What assets can be part of the trust?
There are many types of assets that can be held in trust, including:
- land or property
- other valuable belongings, such as paintings, furniture, or jewellery.
The money and investments that the trust holds are also called trust capital. This capital can make income, such as interest on investments or dividends on shares. Assets may also go up in value, meaning that the trust gets capital gains.
Who owns the assets in the trust?
Once the assets are in the trust, you no longer own them. The trustee is the legal owner of the assets and manages these to benefit the beneficiaries. However, you may want to be the trustee at first to make sure the trust is set up and run how you want it.
When can the trust assets be distributed?

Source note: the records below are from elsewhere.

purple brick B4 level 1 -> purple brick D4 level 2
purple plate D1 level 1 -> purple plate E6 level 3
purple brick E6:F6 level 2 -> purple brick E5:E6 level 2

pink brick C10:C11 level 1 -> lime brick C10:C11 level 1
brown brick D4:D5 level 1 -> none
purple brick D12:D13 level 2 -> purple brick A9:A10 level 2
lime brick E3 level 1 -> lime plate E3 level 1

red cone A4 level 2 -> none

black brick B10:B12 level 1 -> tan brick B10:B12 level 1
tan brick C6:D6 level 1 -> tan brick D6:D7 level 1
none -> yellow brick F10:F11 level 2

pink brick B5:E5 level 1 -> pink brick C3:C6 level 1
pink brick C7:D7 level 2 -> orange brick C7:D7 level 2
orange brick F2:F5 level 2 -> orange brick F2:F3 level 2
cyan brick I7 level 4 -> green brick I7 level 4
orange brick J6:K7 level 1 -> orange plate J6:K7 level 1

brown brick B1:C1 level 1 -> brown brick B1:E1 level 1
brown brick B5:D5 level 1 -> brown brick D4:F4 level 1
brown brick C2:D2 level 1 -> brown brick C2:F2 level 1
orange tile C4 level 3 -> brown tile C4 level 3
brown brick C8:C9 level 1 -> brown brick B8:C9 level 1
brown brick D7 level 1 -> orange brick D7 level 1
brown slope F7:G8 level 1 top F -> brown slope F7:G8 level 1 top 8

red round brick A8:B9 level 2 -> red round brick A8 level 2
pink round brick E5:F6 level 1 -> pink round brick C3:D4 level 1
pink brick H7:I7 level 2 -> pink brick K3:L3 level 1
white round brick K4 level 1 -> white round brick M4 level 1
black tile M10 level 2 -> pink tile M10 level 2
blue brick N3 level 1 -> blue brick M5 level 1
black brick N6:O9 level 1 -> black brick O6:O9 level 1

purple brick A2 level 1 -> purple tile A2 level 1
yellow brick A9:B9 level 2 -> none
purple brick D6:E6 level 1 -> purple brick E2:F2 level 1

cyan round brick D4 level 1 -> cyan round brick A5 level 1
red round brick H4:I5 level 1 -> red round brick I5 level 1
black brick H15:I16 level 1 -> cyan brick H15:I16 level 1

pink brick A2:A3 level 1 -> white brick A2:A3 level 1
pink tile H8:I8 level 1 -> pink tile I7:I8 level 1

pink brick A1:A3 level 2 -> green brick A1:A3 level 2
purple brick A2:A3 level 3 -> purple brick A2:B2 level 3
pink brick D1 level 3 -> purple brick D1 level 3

The trust deed includes instructions about when the inter-vivos trust assets can be distributed. Assets can be distributed at any time in line with these instructions and the reasons that the trust was created. This can mean distributing the income of the trust to family members in a tax-effective way for many years. It might also mean giving funds from the trust to the beneficiaries when they will benefit from it the most, such as when they are buying a home.
How long can the trust run?
The trust will end at a time, or when an event happens. You will specify this in the trust deed. For example, you may end the trust:
- when the main beneficiary dies
- once all beneficiaries are over a certain age
- when it has been 80 years since the trust was set up.
When the trust ends, the assets that are left can be distributed to family members or charities. This will depend on what the person who set up the trust wanted. These rules will be included in the trust deed when the trust is set up.